I am trying to use fastMNN only till data integration for a comparative study with other tools. I am following a very standard workflow that I found through the example codes in documentation:

Read in the matrix as a sce
Normalised it with logNormCounts()
Performed feature selection using modelGeneVar()
Selected top n hvgs with getTopHVGs()
Performed PCA and UMAP on the sce, used runPCA() and runUMAP(). This info I believe is stored in "PCA" and "UMAP" of the sce.
Visualised the UMAP using plotReducedDim(), which I believe to be the same as the likes of plotUMAP(), except dimred is a requirement (which I set to "UMAP").
Performed data integration using fastMNN() after subsetting using the chosen hvgs.
Again ran PCA and UMAP on sce_integrated, except now dimred HAS to equal "corrected'. I don't understand this.
Plotted the UMAP for sce_integrated for comparison with before integration, and again used plotReducedDim(). I was not sure if dimred should equal "UMAP" or "corrected", since I believe the embeddings are stored in "corrected", so shouldn't "corrected" be used for visualisation as well? However when I plot dimred="UMAP", the UMAP is different from the UMAP earlier, which means the embeddings get overwritten?

Summary of doubts:

I don't understand why PCA and UMAP need to be run twice, before and after integration.
Why is dimred="corrected" needed for runPCA after data integration? (earlier sce <- runPCA(sce, ncomponents = 50) worked).
For plotting UMAPs should dimred="corrected" be used after data integration?
Do UMAP embeddings get overwritten in sce if UMAP is run again after data integration?

Thanks for all your help~ Sorry about the long post, I wanted to provide as much context as possible.

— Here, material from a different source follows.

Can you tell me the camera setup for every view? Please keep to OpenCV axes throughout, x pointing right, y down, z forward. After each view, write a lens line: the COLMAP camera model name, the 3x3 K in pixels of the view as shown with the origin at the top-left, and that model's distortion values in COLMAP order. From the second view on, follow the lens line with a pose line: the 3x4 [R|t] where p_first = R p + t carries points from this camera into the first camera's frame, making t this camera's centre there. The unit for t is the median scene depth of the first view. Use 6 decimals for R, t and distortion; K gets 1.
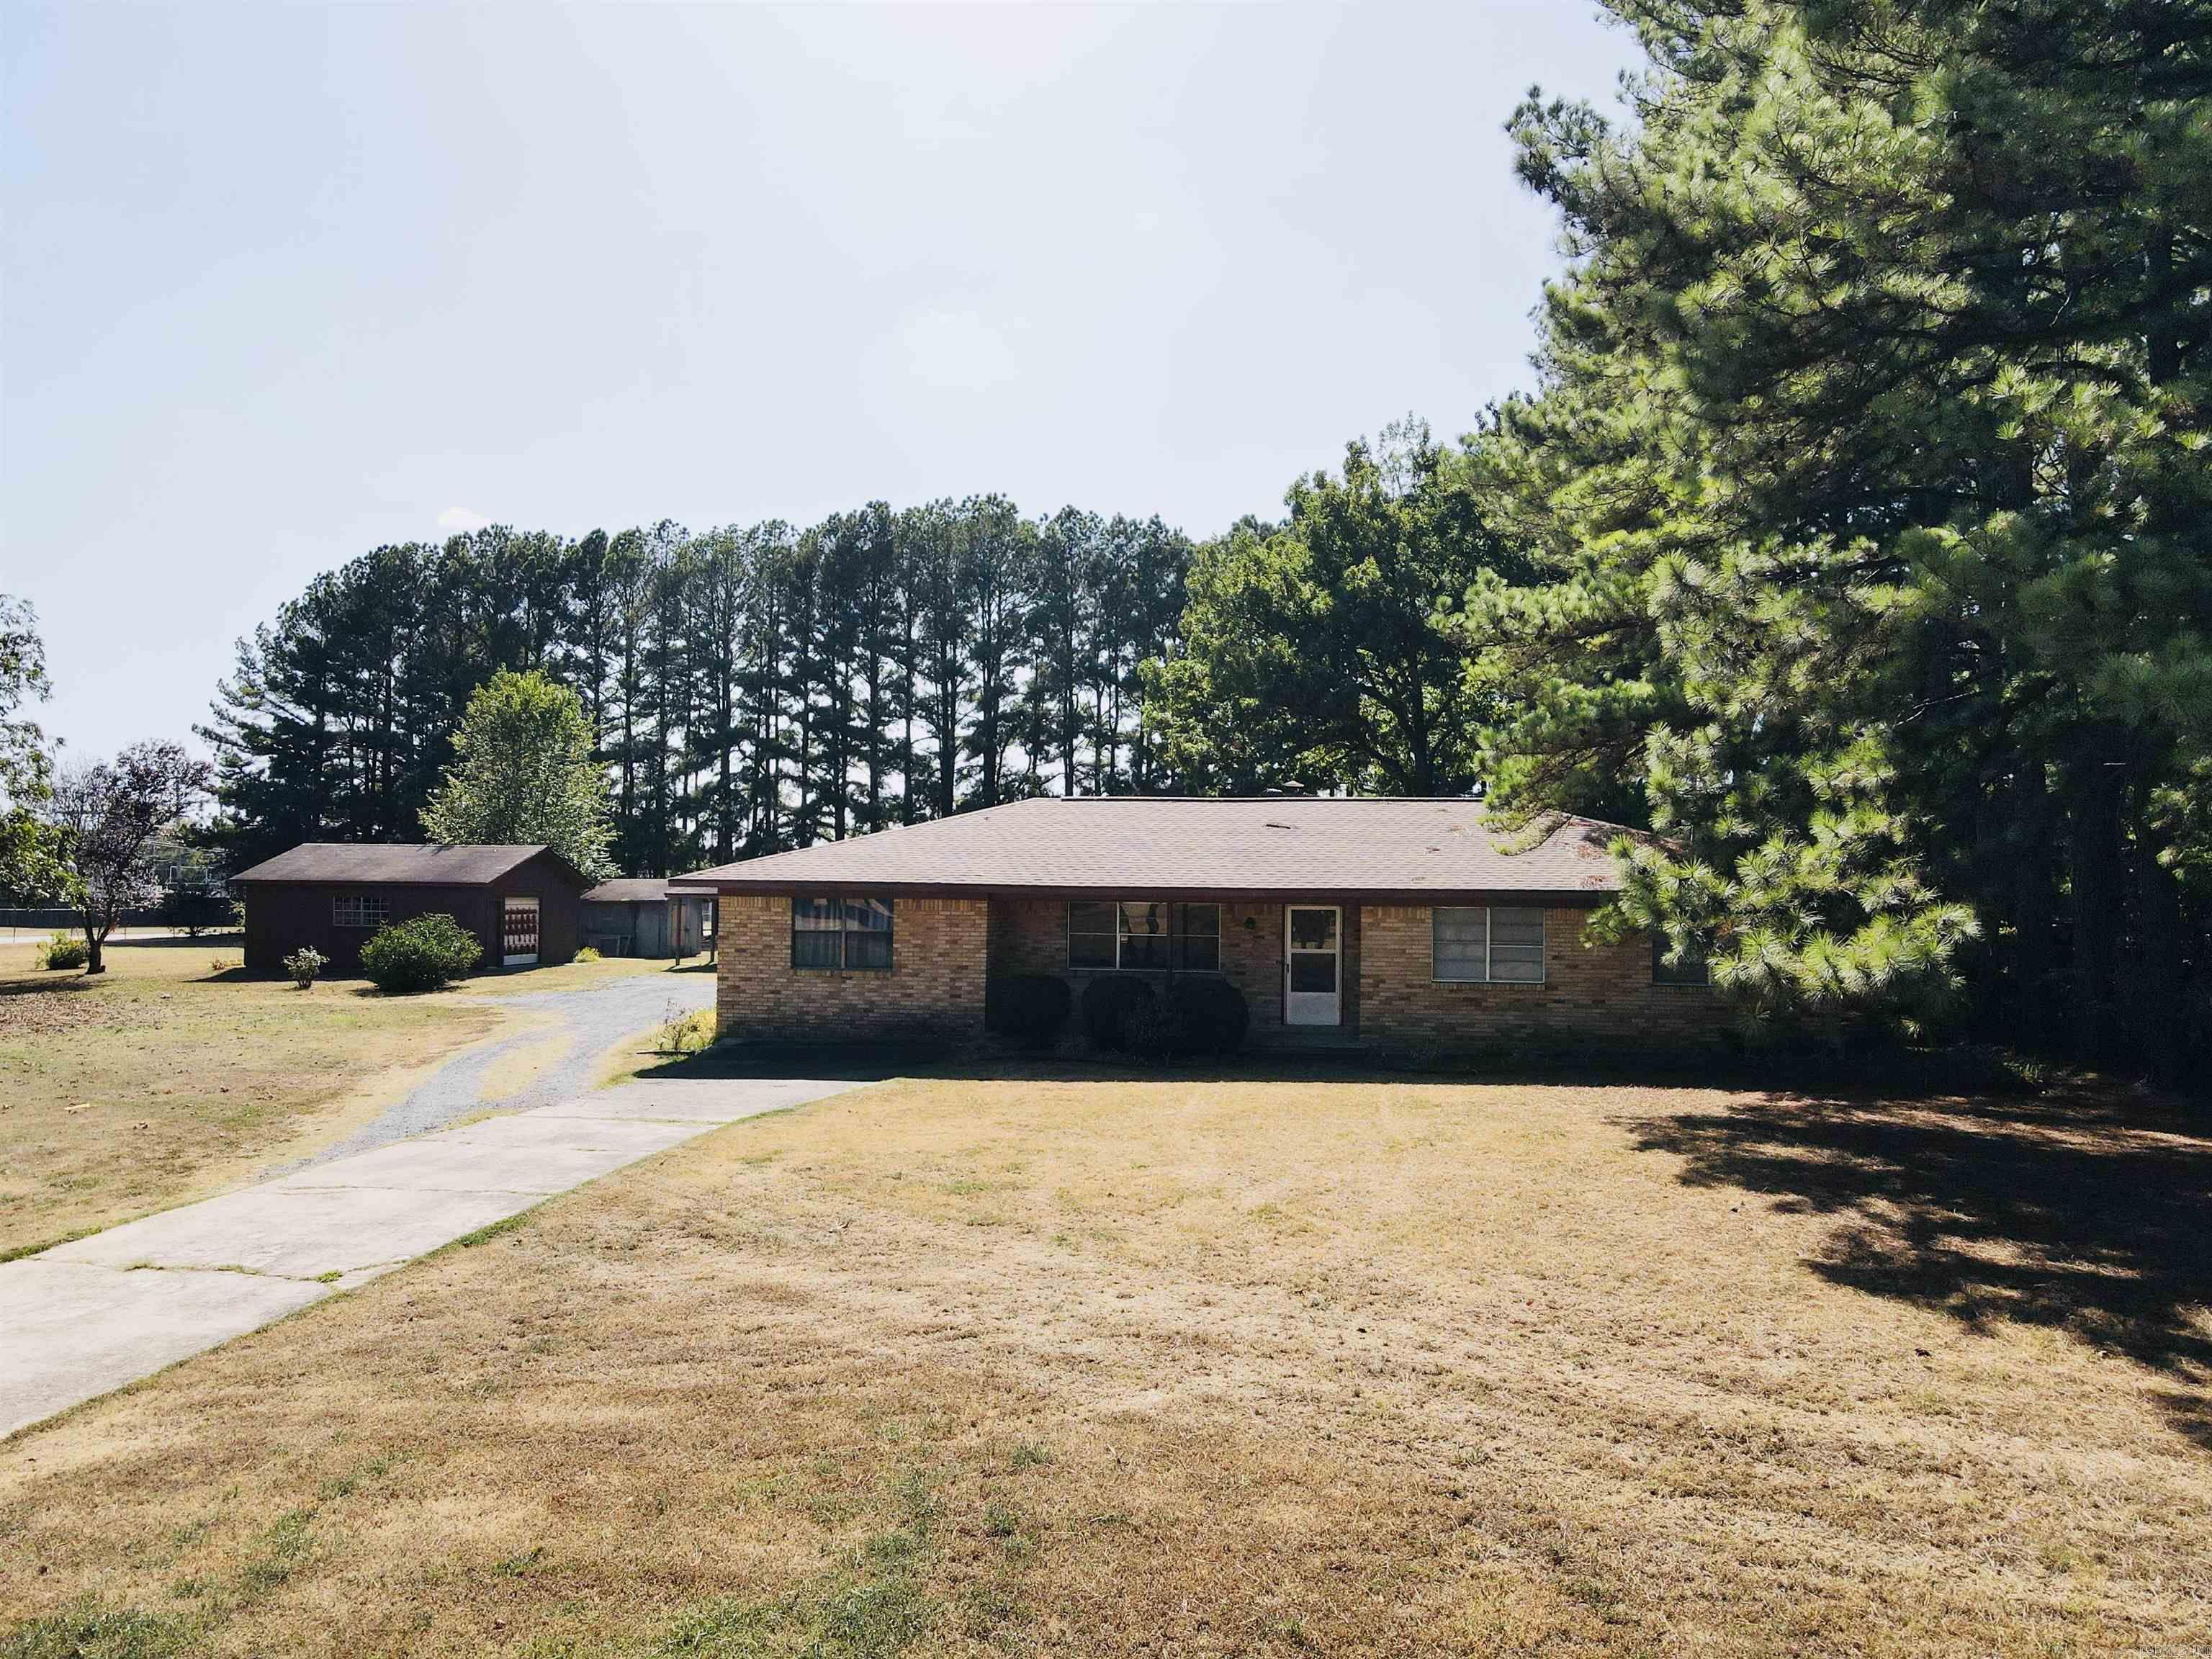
lens RADIAL K [[1640.5, 0, 1153.9], [0, 1640.5, 926.7], [0, 0, 1]] dist [-0.000362, -0.000656]
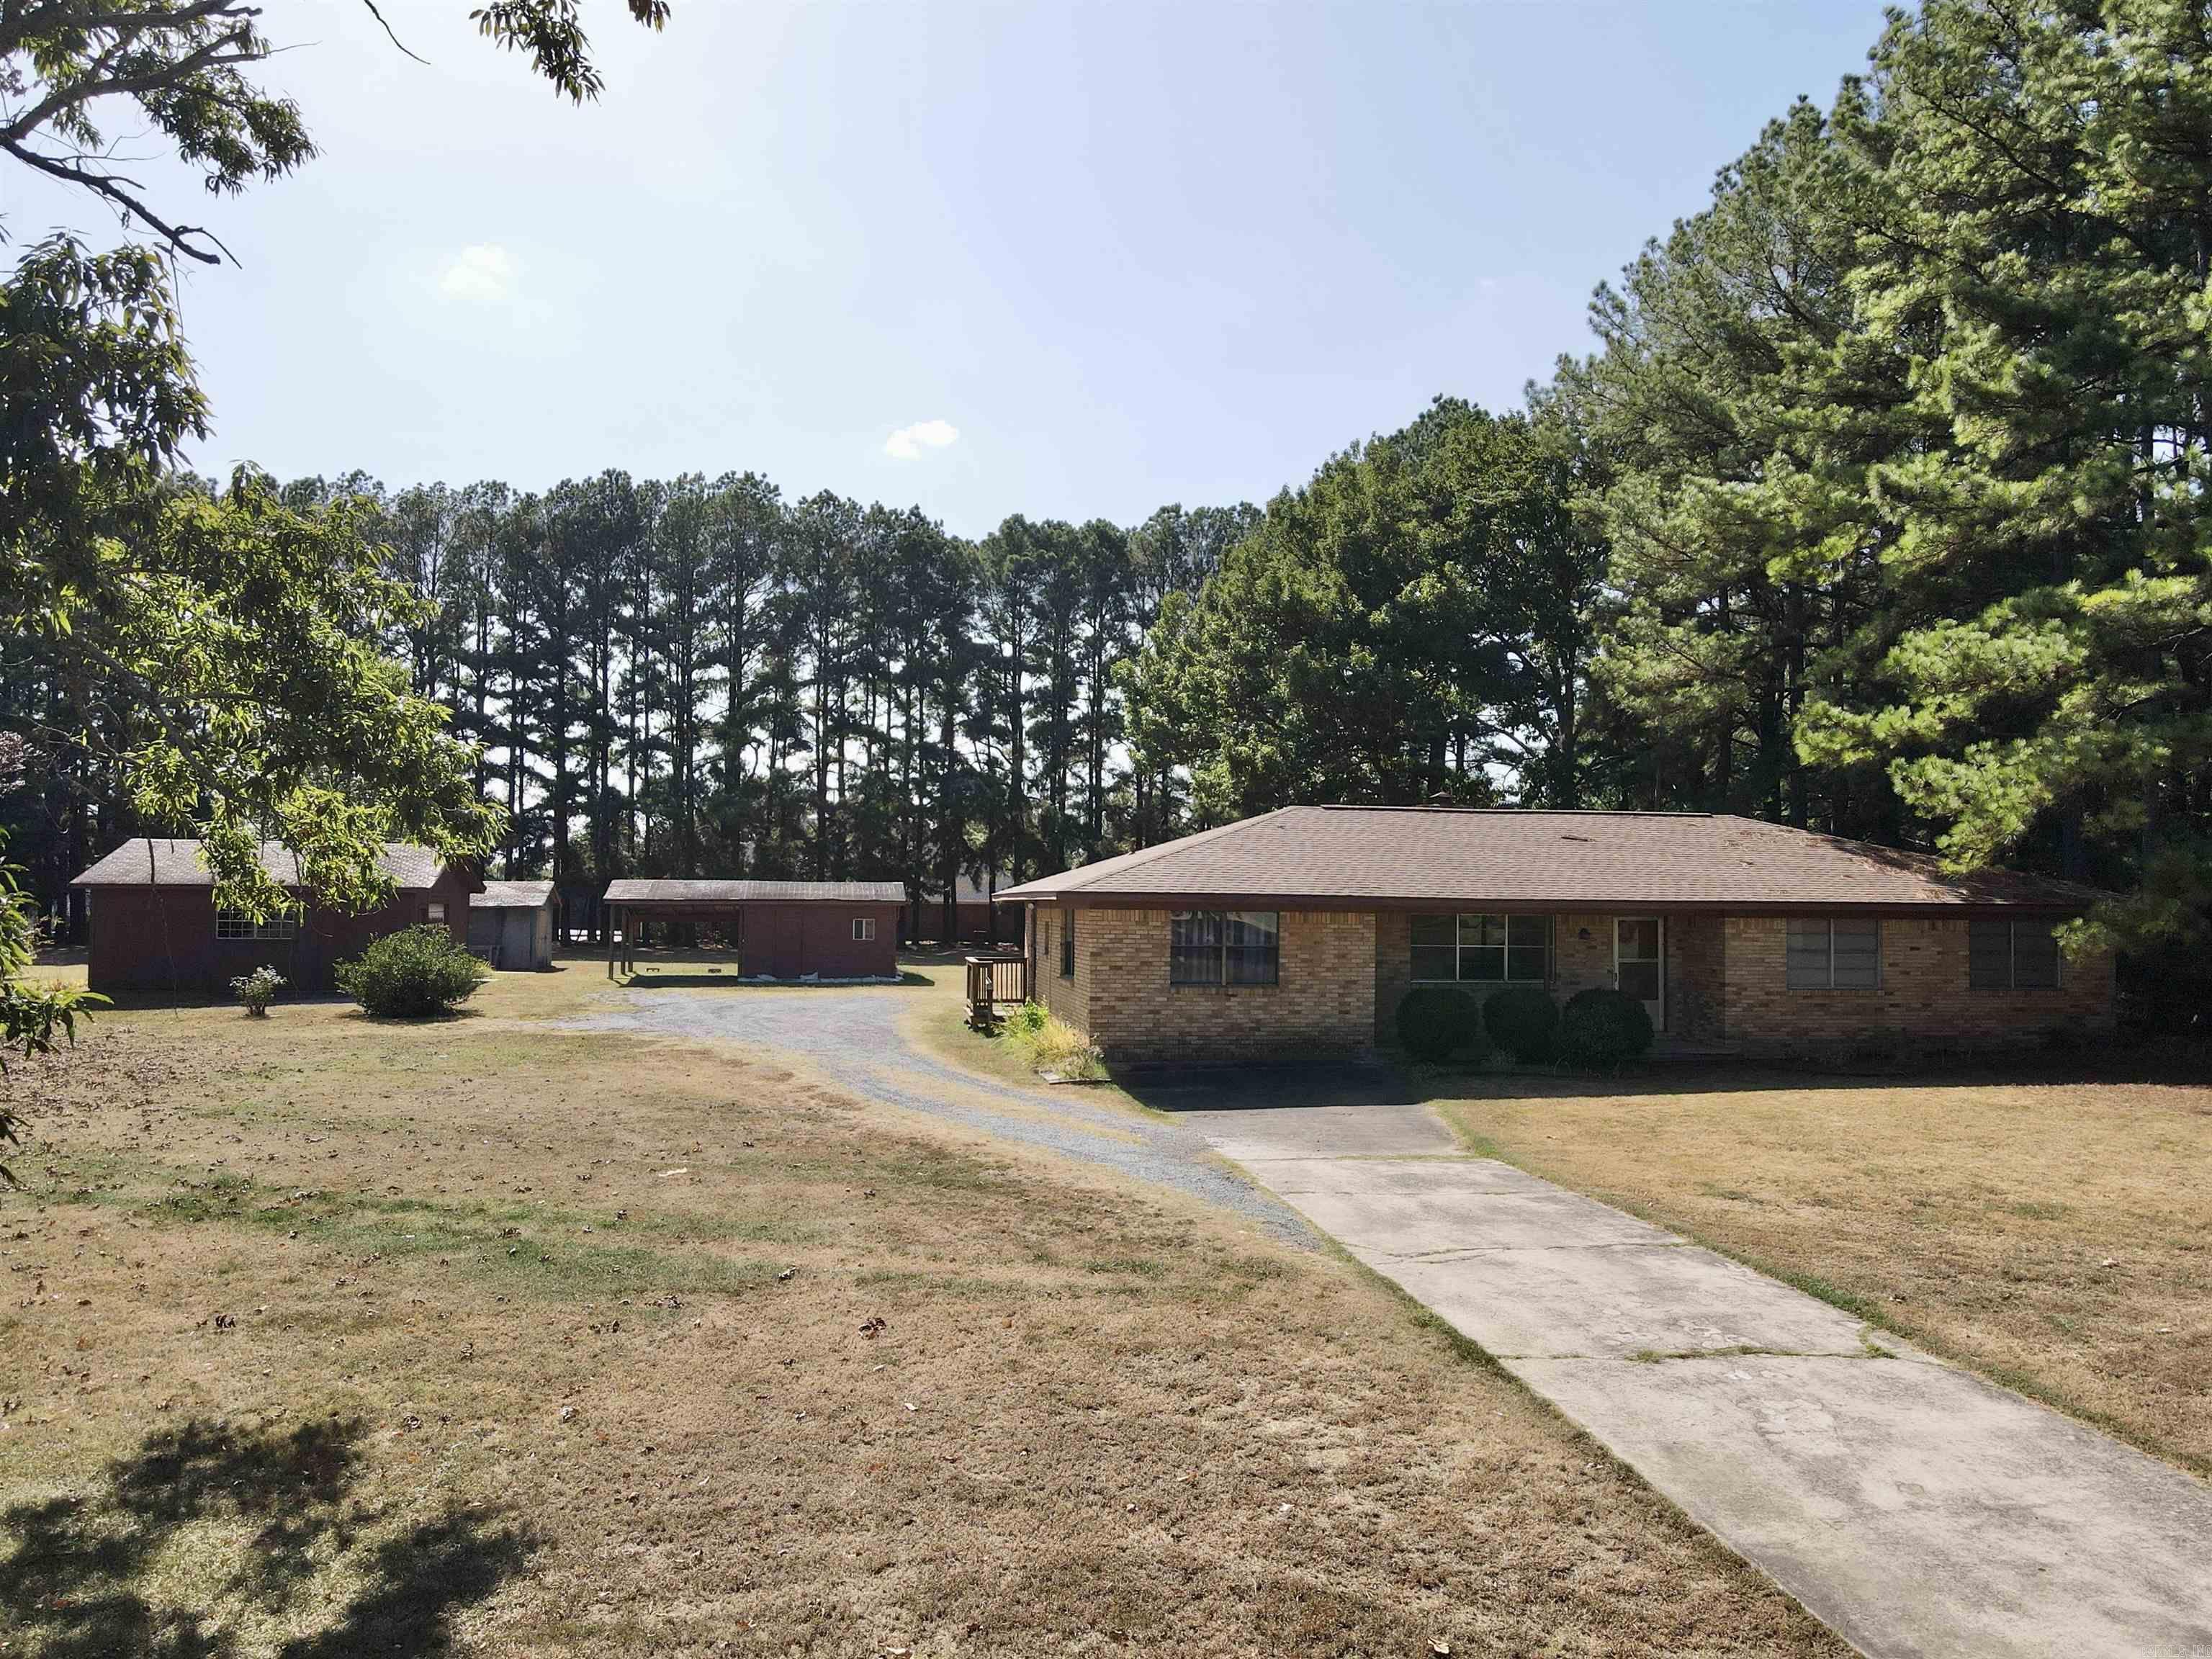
lens RADIAL K [[1622.2, 0, 1131.0], [0, 1622.2, 853.0], [0, 0, 1]] dist [0.001514, 0.004574]
pose [[0.952820, 0.006962, 0.303456, -0.460050], [0.004757, 0.999272, -0.037862, -0.013736], [-0.303499, 0.037519, 0.952093, 0.108118]]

SingleCellExperiment fastmnn scater scRNASeq • 501 views

ADD COMMENT • link updated 6 months ago by jared.andrews07 ★ 18k • written 6 months ago by sp • 0

score 2 · Accepted Answer · 2024-06-26

A few clarifications.

runPCA() and runUMAP() don't have to be run before fastMNN() - it just makes sense to do so that you have a pre-integration set of dimensionality reductions to compare to.
After running fastMNN(), you run UMAP again to see the effects of the integration. And yes, you want to do this on the corrected embeddings, which are already PCA components (so you don't have to run PCA again). Read the details of ?fastMNN for more info. If you didn't provide "corrected" to dimred, you'd just be running it on the original PCA (or it might throw an error if the original PCA isn't retained after fastMNN, I can't remember if it is).
When running runUMAP() again, you should specify the name parameter, e.g. name="corrected_UMAP" so that you can easily compare between the original and integrated UMAP. This can then be specified during plotting.
If you just run runUMAP multiple times, yes, it will overwrite the embeddings in "UMAP", but as specified in point 3, you can name the embeddings whatever you want and specify them as such during plotting. You can carry along as many embeddings as you want, which is useful for comparing sets of parameters, e.g. different n_neighbors or min_dist for multiple runs of runUMAP.